Guidelines and their revisions are usually based on an extensive amount of literature. It takes a lot of time, effort, and typically a large team of experts to formulate practical clinical advice from an abundance of data. The aim is to organize and provide the best available evidence to support clinical decision making to improve quality, patient outcomes, and cost effectiveness. It is interesting that compared to the vast amount of data new guidelines are based on, relatively little research goes into optimising dissemination, implementation, practical adherence, and monitoring of clinical results for guideline updates.
The process that takes place after a new guideline has been released is a research field of its own. At the moment, the most effective way to implement a new guideline is unclear and there is little evidence for tools to support implementation.1,2 The most effective strategy may even differ per guideline, as the barriers to effective implementation can be personal/physician-related, guideline-related, or external.3,4 Personal/physician-related factors comprise aspects such as lack of awareness, lack of motivation, lack of agreement, etc. These factors could be tackled by dissemination of guideline information and education of physicians. For medical guidelines, this is one of the most common strategies, where education meetings and conferences are held to update knowledge and also to explain the background and supporting evidence for the recommendations. Guideline-related factors can comprise the complexity of the guideline, its accessibility, and its layout. Most guidelines today aim for a clear set-up with intermediate outlines of the recommendations. Finally, external factors may include a lack of resources (financial or in terms of workforce) or organisational aspects.
In this edition of the Netherlands Journal of Medicine, Mol et al. have reviewed the implementation of an updated Dutch national guideline on peri-operative bridging of anticoagulant therapy in their hospital.5 The study shows that the implementation of this guideline update has been successful and even took place before the local hospital protocol was updated, resulting in a large percentage of non-adherence to the local hospital protocol during the transition period. Rightly so, the authors question the usefulness of local protocols in addition to national guidelines based on these findings.

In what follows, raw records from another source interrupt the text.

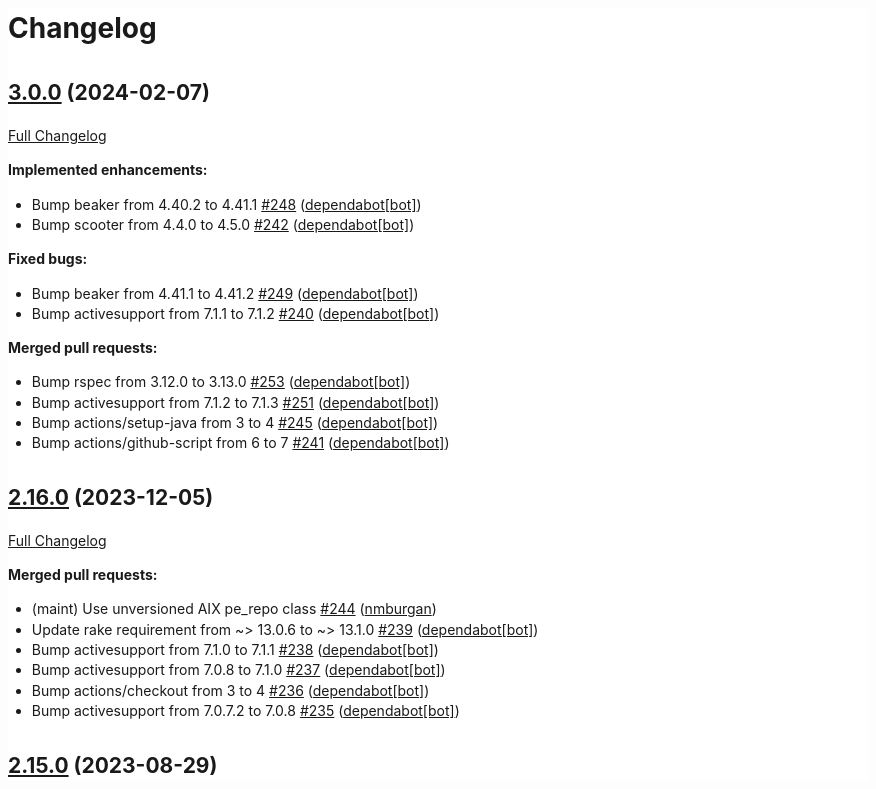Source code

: # Changelog

## [3.0.0](https://github.com/puppetlabs/beaker-pe/tree/3.0.0) (2024-02-07)

[Full Changelog](https://github.com/puppetlabs/beaker-pe/compare/2.16.0...3.0.0)

**Implemented enhancements:**

- Bump beaker from 4.40.2 to 4.41.1 [\#248](https://github.com/puppetlabs/beaker-pe/pull/248) ([dependabot[bot]](https://github.com/apps/dependabot))
- Bump scooter from 4.4.0 to 4.5.0 [\#242](https://github.com/puppetlabs/beaker-pe/pull/242) ([dependabot[bot]](https://github.com/apps/dependabot))

**Fixed bugs:**

- Bump beaker from 4.41.1 to 4.41.2 [\#249](https://github.com/puppetlabs/beaker-pe/pull/249) ([dependabot[bot]](https://github.com/apps/dependabot))
- Bump activesupport from 7.1.1 to 7.1.2 [\#240](https://github.com/puppetlabs/beaker-pe/pull/240) ([dependabot[bot]](https://github.com/apps/dependabot))

**Merged pull requests:**

- Bump rspec from 3.12.0 to 3.13.0 [\#253](https://github.com/puppetlabs/beaker-pe/pull/253) ([dependabot[bot]](https://github.com/apps/dependabot))
- Bump activesupport from 7.1.2 to 7.1.3 [\#251](https://github.com/puppetlabs/beaker-pe/pull/251) ([dependabot[bot]](https://github.com/apps/dependabot))
- Bump actions/setup-java from 3 to 4 [\#245](https://github.com/puppetlabs/beaker-pe/pull/245) ([dependabot[bot]](https://github.com/apps/dependabot))
- Bump actions/github-script from 6 to 7 [\#241](https://github.com/puppetlabs/beaker-pe/pull/241) ([dependabot[bot]](https://github.com/apps/dependabot))

## [2.16.0](https://github.com/puppetlabs/beaker-pe/tree/2.16.0) (2023-12-05)

[Full Changelog](https://github.com/puppetlabs/beaker-pe/compare/2.15.0...2.16.0)

**Merged pull requests:**

- \(maint\) Use unversioned AIX pe\_repo class [\#244](https://github.com/puppetlabs/beaker-pe/pull/244) ([nmburgan](https://github.com/nmburgan))
- Update rake requirement from ~\> 13.0.6 to ~\> 13.1.0 [\#239](https://github.com/puppetlabs/beaker-pe/pull/239) ([dependabot[bot]](https://github.com/apps/dependabot))
- Bump activesupport from 7.1.0 to 7.1.1 [\#238](https://github.com/puppetlabs/beaker-pe/pull/238) ([dependabot[bot]](https://github.com/apps/dependabot))
- Bump activesupport from 7.0.8 to 7.1.0 [\#237](https://github.com/puppetlabs/beaker-pe/pull/237) ([dependabot[bot]](https://github.com/apps/dependabot))
- Bump actions/checkout from 3 to 4 [\#236](https://github.com/puppetlabs/beaker-pe/pull/236) ([dependabot[bot]](https://github.com/apps/dependabot))
- Bump activesupport from 7.0.7.2 to 7.0.8 [\#235](https://github.com/puppetlabs/beaker-pe/pull/235) ([dependabot[bot]](https://github.com/apps/dependabot))

## [2.15.0](https://github.com/puppetlabs/beaker-pe/tree/2.15.0) (2023-08-29)
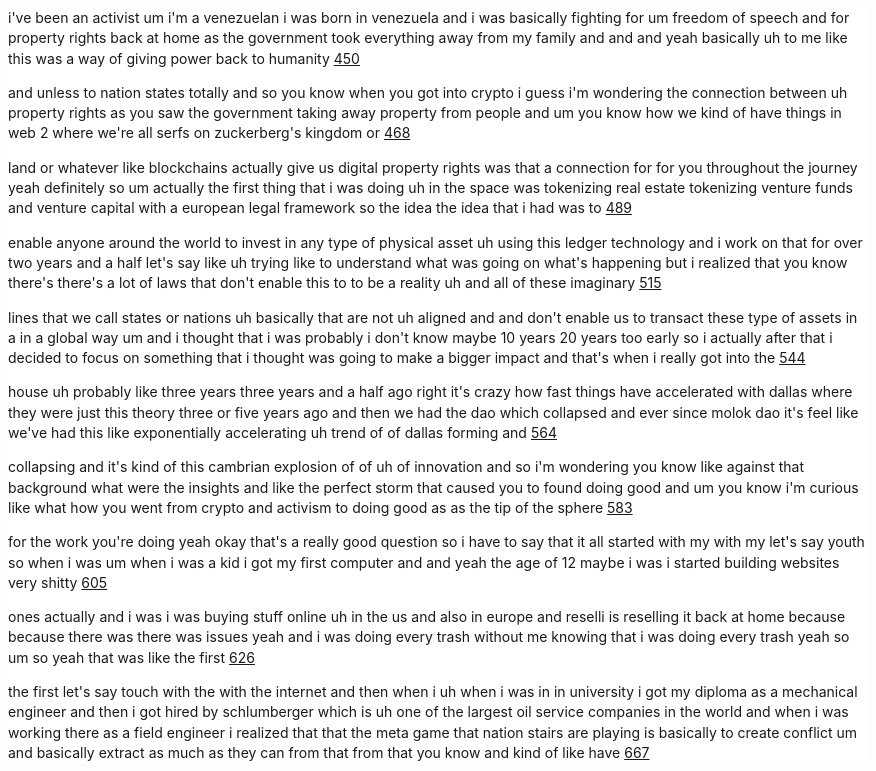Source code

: i've been an activist um i'm a venezuelan i was born in venezuela and i was basically fighting for um freedom of speech and for property rights back at home as the government took everything away from my family and and and yeah basically uh to me like this was a way of giving power back to humanity [450](https://www.youtube.com/watch?v=mPPVG8K9VMM&t=450.24s)

and unless to nation states totally and so you know when you got into crypto i guess i'm wondering the connection between uh property rights as you saw the government taking away property from people and um you know how we kind of have things in web 2 where we're all serfs on zuckerberg's kingdom or [468](https://www.youtube.com/watch?v=mPPVG8K9VMM&t=468.319s)

land or whatever like blockchains actually give us digital property rights was that a connection for for you throughout the journey yeah definitely so um actually the first thing that i was doing uh in the space was tokenizing real estate tokenizing venture funds and venture capital with a european legal framework so the idea the idea that i had was to [489](https://www.youtube.com/watch?v=mPPVG8K9VMM&t=489.84s)

enable anyone around the world to invest in any type of physical asset uh using this ledger technology and i work on that for over two years and a half let's say like uh trying like to understand what was going on what's happening but i realized that you know there's there's a lot of laws that don't enable this to to be a reality uh and all of these imaginary [515](https://www.youtube.com/watch?v=mPPVG8K9VMM&t=515.12s)

lines that we call states or nations uh basically that are not uh aligned and and don't enable us to transact these type of assets in a in a global way um and i thought that i was probably i don't know maybe 10 years 20 years too early so i actually after that i decided to focus on something that i thought was going to make a bigger impact and that's when i really got into the [544](https://www.youtube.com/watch?v=mPPVG8K9VMM&t=544.24s)

house uh probably like three years three years and a half ago right it's crazy how fast things have accelerated with dallas where they were just this theory three or five years ago and then we had the dao which collapsed and ever since molok dao it's feel like we've had this like exponentially accelerating uh trend of of dallas forming and [564](https://www.youtube.com/watch?v=mPPVG8K9VMM&t=564.8s)

collapsing and it's kind of this cambrian explosion of of uh of innovation and so i'm wondering you know like against that background what were the insights and like the perfect storm that caused you to found doing good and um you know i'm curious like what how you went from crypto and activism to doing good as as the tip of the sphere [583](https://www.youtube.com/watch?v=mPPVG8K9VMM&t=583.6s)

for the work you're doing yeah okay that's a really good question so i have to say that it all started with my with my let's say youth so when i was um when i was a kid i got my first computer and and yeah the age of 12 maybe i was i started building websites very shitty [605](https://www.youtube.com/watch?v=mPPVG8K9VMM&t=605.04s)

ones actually and i was i was buying stuff online uh in the us and also in europe and reselli is reselling it back at home because because there was there was issues yeah and i was doing every trash without me knowing that i was doing every trash yeah so um so yeah that was like the first [626](https://www.youtube.com/watch?v=mPPVG8K9VMM&t=626.64s)

the first let's say touch with the with the internet and then when i uh when i was in in university i got my diploma as a mechanical engineer and then i got hired by schlumberger which is uh one of the largest oil service companies in the world and when i was working there as a field engineer i realized that that the meta game that nation stairs are playing is basically to create conflict um and basically extract as much as they can from that from that you know and kind of like have [667](https://www.youtube.com/watch?v=mPPVG8K9VMM&t=667.6s)
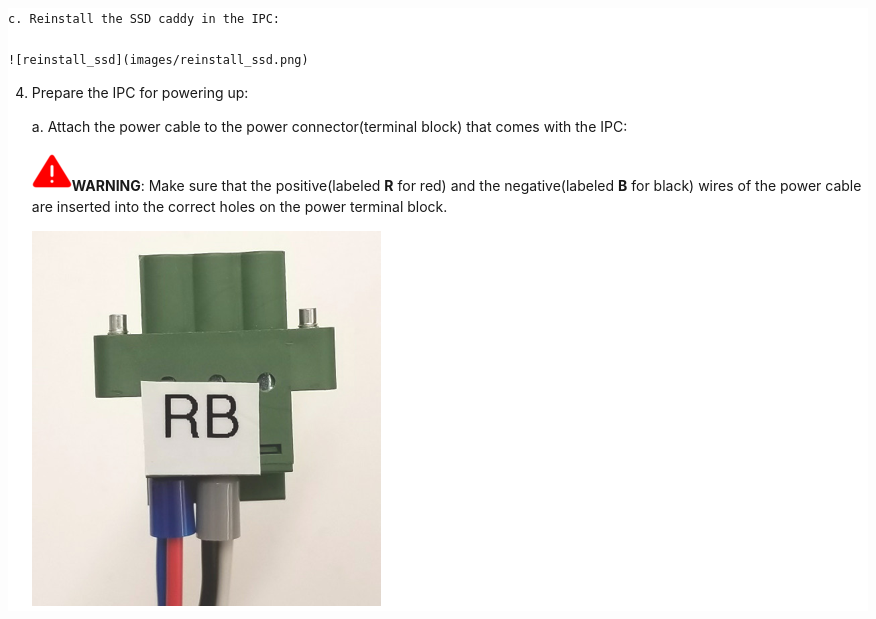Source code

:     c. Reinstall the SSD caddy in the IPC:

    ![reinstall_ssd](images/reinstall_ssd.png)

4. Prepare the IPC for powering up:

    a. Attach the power cable to the power connector(terminal block) that comes with the IPC:

    ![warning_icon](images/warning_icon.png)**WARNING**: Make sure that the positive(labeled **R** for red) and the negative(labeled **B** for black) wires of the power cable are inserted into the correct holes on the power terminal block.

    ![ipc_power_RB](images/ipc_power_RB.png)
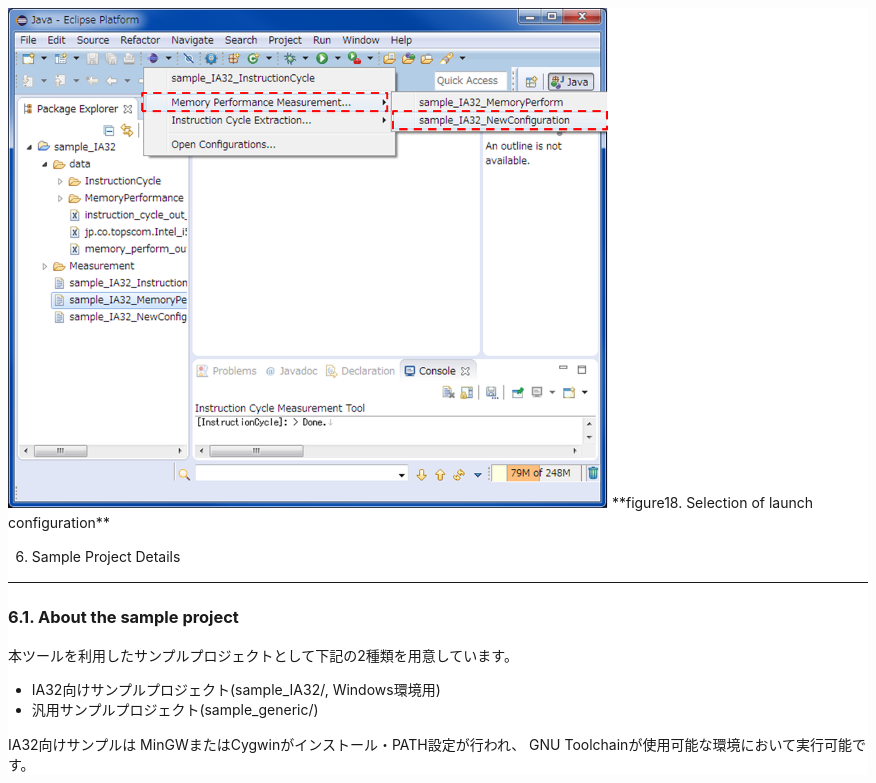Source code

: <img src="images/18.png" width="600">  
**figure18. Selection of launch configuration**

6. <a name="sample-project-details">Sample Project Details</a>
----------------

### 6.1. <a name="about-the-sample-project">About the sample project</a>
本ツールを利用したサンプルプロジェクトとして下記の2種類を用意しています。

  - IA32向けサンプルプロジェクト(sample_IA32/, Windows環境用)
  - 汎用サンプルプロジェクト(sample_generic/)

IA32向けサンプルは MinGWまたはCygwinがインストール・PATH設定が行われ、
GNU Toolchainが使用可能な環境において実行可能です。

Unfortunately, this encouraging study is merely descriptive and does not discuss why this implementation has been so successful, what the implementation strategy was, and whether this success was only local or also national and international. Taking the previously presented information into account, one may speculate that this guideline update may have had few barriers in this particular hospital. Physicians may have been aware and been convinced by the evidence of the randomised controlled trial that changed the guideline. The change in the guideline was not complex and a local systematic approach to peri-operative anticoagulant therapy was already in place, posing few guideline or external barriers. This reminds me of Bram Stoker’s Dracula statement, ‘We learn from failure, not from success’,6 as there was potential for this study to teach us more about effective implementation strategies.